Nous avons une équipe très fidèle, notamment sur des postes clé. C’est très encourageant. Il y a les « anciens » qui sont là depuis des années, qui constituent le fil rouge indispensable à la cohérence des interventions de SOLIDARITÉS INTERNATIONAL sur la durée. Ils assurent la continuité des projets et la stabilité de la mission. Ils représentent également un véritable atout au niveau des relations avec les autorités nationales et locales, qui leur font confiance et de fait aussi à SOLIDARITÉS INTERNATIONAL. D’autre part, la politique de nationalisation des postes clés initiée par SOLIDARITÉS INTERNATIONAL depuis quelques années commence réellement à porter ses fruits aujourd’hui.
En parallèle, il y a toute une nouvelle génération qui a un excellent niveau d’études et débute en fait son activité professionnelle chez SOLIDARITÉS INTERNATIONAL. Il s’agit de jeunes gens dont les familles se sont pour la plupart exilées au Pakistan ou en Inde pendant les années de guerre. L’équipe nationale de SOLIDARITÉS INTERNATIONAL est donc constituée de de plus en plus de jeunes diplômés qui ont fait des études en économie, géographie, sociologie . . . Ils ont moins le profil technique que l’on peut trouver traditionnellement, mais sont dotés d’un niveau d’éducation très élevé qu’ils ont envie de mettre au profit de SOLIDARITÉS INTERNATIONAL. De fait, ils représentent un vrai atout car l’animation et la médiation sont des éléments essentiels de notre action désormais. Cette nouvelle vague récemment recrutée est généralement douée et motivé ; ces jeunes souhaitent rester chez SOLIDARITÉS INTERNATIONAL mais ils ont aussi et évidemment le désir de progresser en grade rapidement. Ils peuvent être aussi parfois à l’origine d’initiatives intéressantes car ils veulent contribuer au développement de l’organisation.A nous de les fidéliser ! Certains ont travaillé avec Shafi, anciennement Coordinateur Logistique sur la mission, qui est venu suivre une formation en France au siège, et qui est maintenant au Sud Soudan en tant qu’expatrié . J’ai entendu dire plus d’une fois, « Ce dont je rêve, c’est de faire comme Shafi ! »

Quelle est la place des femmes chez SOLIDARITÉS INTERNATIONAL en Afghanistan ?

Depuis le début de mon engagement auprès de SOLIDARITÉS INTERNATIONAL, je constate dans la zone shiite où nous travaillons une évolution sociale indéniable des femmes dans la société locale- mais également dans la manière dont nous cherchons à les inclure dans nos activités. SOLIDARITÉS INTERNATIONAL a su proposer plus d’opportunités professionnelles à des femmes et au fil des ans, nous avons inclus de plus en plus de salariées femmes dans nos équipes. Je me souviens qu’il y a 12 ans, nous avions une seule femme dans l’équipe, et c’était déjà une révolution ! Aujourd’hui, les femmes représentent un bon tiers de des salariés de SOLIDARITÉS INTERNATIONAL.

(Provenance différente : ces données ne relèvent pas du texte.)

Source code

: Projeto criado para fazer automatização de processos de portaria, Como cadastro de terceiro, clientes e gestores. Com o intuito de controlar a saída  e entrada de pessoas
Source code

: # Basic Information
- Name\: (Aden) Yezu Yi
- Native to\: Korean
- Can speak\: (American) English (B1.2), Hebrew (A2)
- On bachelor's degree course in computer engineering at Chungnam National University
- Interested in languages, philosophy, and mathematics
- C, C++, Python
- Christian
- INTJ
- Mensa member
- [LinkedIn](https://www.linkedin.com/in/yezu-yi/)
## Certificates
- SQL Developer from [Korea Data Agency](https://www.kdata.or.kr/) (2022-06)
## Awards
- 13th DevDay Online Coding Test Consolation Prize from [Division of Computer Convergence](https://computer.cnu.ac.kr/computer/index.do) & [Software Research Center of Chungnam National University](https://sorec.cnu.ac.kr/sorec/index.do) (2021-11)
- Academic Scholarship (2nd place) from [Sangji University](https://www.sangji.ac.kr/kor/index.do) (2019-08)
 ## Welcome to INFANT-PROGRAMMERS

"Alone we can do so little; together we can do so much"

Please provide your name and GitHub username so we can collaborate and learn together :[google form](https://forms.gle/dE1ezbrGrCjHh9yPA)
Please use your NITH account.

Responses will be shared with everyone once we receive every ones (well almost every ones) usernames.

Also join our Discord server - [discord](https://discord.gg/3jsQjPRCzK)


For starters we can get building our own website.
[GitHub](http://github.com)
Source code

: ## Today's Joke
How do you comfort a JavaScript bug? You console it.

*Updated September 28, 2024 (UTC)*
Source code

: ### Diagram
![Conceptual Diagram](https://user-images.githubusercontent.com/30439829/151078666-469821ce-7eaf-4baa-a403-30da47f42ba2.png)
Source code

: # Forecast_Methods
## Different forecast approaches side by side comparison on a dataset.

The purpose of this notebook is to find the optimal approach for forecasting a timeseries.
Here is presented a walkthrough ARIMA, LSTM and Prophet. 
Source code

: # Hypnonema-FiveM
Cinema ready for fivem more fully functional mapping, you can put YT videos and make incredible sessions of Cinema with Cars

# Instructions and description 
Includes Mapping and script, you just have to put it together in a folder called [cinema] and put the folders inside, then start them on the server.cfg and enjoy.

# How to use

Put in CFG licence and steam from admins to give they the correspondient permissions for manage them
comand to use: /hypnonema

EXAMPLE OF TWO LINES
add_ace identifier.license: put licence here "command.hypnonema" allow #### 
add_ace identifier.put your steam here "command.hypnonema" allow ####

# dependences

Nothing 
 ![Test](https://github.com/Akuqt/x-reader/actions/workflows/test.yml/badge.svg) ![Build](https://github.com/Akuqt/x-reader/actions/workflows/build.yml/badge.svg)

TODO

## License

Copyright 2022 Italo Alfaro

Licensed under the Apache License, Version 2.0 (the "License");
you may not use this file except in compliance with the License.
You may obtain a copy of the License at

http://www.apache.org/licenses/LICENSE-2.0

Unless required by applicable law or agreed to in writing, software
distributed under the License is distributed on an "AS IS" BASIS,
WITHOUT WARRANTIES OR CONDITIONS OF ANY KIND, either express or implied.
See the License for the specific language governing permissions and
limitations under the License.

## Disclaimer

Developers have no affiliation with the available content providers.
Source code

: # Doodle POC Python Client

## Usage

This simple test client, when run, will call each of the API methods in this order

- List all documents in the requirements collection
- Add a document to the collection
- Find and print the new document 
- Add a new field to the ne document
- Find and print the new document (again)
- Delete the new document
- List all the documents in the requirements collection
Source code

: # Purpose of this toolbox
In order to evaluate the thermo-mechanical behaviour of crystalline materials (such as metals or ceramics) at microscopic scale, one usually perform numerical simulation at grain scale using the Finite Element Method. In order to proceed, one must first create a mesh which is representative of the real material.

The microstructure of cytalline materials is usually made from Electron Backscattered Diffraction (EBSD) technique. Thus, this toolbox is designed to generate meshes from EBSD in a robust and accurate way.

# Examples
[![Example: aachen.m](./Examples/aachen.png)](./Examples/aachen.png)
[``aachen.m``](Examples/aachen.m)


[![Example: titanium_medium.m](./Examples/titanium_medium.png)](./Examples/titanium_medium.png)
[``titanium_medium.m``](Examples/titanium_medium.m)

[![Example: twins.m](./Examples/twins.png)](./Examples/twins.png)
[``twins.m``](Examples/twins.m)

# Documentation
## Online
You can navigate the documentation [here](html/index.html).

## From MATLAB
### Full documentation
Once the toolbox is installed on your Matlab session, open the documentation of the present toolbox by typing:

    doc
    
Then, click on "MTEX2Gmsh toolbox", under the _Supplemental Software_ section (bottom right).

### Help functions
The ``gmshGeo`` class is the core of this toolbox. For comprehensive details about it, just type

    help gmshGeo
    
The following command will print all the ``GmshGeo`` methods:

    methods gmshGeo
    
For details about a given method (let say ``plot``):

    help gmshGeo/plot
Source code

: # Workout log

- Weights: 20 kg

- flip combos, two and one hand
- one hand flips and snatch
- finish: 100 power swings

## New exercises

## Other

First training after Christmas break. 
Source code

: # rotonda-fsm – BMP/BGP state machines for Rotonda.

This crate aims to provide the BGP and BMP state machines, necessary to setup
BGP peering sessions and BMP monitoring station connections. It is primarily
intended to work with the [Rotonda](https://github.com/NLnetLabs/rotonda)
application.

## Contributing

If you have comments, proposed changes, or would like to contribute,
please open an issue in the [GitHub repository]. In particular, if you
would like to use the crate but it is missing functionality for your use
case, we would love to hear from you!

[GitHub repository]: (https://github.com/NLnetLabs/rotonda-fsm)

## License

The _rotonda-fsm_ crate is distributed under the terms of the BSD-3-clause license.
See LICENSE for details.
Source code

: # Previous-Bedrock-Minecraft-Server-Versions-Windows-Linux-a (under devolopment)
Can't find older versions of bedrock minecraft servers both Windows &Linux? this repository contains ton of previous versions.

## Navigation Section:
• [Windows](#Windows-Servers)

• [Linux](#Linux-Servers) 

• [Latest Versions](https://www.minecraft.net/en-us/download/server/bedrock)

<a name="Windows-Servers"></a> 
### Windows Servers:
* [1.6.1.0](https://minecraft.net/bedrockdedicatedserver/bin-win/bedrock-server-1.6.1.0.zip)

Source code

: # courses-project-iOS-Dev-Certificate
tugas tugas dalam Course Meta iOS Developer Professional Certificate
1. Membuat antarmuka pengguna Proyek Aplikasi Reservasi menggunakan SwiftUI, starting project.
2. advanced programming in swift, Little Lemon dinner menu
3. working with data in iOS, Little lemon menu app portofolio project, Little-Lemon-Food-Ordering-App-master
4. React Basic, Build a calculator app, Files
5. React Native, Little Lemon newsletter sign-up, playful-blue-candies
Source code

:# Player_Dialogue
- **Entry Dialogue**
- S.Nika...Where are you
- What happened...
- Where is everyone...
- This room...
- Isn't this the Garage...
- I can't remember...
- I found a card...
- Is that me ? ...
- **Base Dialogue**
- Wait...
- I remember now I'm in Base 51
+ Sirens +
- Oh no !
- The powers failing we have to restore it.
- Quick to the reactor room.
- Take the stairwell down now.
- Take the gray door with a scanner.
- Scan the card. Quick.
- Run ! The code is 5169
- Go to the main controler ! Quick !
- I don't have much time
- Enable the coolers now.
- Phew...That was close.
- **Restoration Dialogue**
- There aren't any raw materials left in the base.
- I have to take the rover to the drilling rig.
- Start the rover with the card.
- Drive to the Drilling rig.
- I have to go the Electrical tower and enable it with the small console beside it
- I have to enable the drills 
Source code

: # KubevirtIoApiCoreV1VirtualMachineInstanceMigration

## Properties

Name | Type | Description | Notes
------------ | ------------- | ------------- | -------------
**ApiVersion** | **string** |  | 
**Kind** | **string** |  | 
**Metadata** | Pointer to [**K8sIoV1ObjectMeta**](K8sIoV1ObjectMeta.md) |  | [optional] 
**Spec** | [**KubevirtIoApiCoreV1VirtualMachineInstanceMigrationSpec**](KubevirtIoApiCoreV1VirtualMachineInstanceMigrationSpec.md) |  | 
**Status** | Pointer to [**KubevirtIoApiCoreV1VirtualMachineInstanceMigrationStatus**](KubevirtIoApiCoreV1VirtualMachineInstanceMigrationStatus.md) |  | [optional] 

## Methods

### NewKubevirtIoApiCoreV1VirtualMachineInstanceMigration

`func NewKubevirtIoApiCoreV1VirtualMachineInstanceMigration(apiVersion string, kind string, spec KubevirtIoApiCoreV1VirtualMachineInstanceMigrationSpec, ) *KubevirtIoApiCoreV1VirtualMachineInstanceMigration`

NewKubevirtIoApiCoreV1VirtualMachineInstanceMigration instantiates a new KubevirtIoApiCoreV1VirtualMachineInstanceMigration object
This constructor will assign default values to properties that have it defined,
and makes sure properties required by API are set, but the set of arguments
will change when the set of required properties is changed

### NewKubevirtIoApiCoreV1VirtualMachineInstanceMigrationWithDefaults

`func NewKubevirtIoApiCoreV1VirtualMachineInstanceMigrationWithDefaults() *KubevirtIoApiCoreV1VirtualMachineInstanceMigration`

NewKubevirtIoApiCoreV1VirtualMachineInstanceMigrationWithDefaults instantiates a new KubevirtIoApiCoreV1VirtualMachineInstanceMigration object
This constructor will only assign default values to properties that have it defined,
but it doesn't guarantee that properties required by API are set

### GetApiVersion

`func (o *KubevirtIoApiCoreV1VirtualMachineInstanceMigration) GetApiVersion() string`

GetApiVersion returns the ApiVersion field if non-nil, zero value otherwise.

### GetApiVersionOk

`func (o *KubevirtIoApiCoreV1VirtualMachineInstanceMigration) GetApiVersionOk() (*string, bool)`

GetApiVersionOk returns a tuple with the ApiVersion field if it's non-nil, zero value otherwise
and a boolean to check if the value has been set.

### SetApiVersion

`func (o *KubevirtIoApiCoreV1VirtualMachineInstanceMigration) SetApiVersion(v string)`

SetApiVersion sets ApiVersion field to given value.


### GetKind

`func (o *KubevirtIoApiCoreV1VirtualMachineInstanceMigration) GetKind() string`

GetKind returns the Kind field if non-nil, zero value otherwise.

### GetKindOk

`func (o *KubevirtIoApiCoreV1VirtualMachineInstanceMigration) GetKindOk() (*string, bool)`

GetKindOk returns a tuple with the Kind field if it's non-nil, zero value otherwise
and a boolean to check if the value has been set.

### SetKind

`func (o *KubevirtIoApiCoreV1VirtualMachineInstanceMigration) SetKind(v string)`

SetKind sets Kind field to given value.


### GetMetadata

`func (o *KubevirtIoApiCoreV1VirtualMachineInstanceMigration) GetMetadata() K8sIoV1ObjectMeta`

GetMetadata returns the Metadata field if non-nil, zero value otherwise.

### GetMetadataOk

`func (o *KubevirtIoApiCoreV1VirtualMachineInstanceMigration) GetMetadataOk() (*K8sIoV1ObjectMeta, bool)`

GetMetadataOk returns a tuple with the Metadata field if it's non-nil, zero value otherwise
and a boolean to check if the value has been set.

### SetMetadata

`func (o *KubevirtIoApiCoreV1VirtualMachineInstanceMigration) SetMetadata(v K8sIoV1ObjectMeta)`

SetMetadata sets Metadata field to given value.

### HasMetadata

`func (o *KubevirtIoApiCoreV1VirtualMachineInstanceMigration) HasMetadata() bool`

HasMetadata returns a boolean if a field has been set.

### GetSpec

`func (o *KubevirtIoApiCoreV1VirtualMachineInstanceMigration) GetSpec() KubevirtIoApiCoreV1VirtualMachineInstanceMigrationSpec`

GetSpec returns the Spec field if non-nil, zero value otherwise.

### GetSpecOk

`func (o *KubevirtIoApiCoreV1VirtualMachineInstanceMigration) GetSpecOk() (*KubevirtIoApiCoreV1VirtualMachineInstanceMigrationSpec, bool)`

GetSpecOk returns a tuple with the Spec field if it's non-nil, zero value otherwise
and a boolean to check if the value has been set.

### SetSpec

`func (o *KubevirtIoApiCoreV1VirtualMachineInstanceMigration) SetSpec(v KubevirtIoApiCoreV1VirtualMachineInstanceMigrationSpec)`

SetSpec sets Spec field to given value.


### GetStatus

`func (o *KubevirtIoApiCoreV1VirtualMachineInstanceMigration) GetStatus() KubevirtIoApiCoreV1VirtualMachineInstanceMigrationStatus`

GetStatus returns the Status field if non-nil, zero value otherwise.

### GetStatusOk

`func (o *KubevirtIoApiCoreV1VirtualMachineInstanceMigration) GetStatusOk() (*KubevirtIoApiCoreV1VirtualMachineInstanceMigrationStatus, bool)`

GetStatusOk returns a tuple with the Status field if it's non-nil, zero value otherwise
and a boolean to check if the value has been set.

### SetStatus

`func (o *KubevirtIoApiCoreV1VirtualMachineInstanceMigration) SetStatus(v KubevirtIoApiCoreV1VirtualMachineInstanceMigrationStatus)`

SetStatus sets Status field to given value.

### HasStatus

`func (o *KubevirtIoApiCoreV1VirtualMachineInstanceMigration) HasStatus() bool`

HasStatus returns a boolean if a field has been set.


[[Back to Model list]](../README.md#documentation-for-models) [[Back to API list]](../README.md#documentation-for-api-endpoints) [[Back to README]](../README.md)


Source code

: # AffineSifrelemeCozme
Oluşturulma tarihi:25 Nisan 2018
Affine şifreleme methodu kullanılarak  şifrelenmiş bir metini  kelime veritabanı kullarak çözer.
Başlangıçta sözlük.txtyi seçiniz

Il faut désormais mieux les former en interne afin qu’elles puissent également occuper des postes à responsabilité. À ce stade, elles sont pleinement impliquées dans la mise en place des projets, mais elles n’ont pas de rôle décisionnel. On se doit de leur donner cette possibilité, au même titre que leurs collègues masculins, pour qu’elles deviennent justement force de proposition dans nos activités. Dans la Province de Bamyan, les conditions sont réunies pour ce soit possible, ce qui influera positivement sur notre accès aux femmes afghanes et la pertinence d’actions cherchant à les émanciper concrètement au sein de leur communauté, au-delà du discours démagogique sur le genre.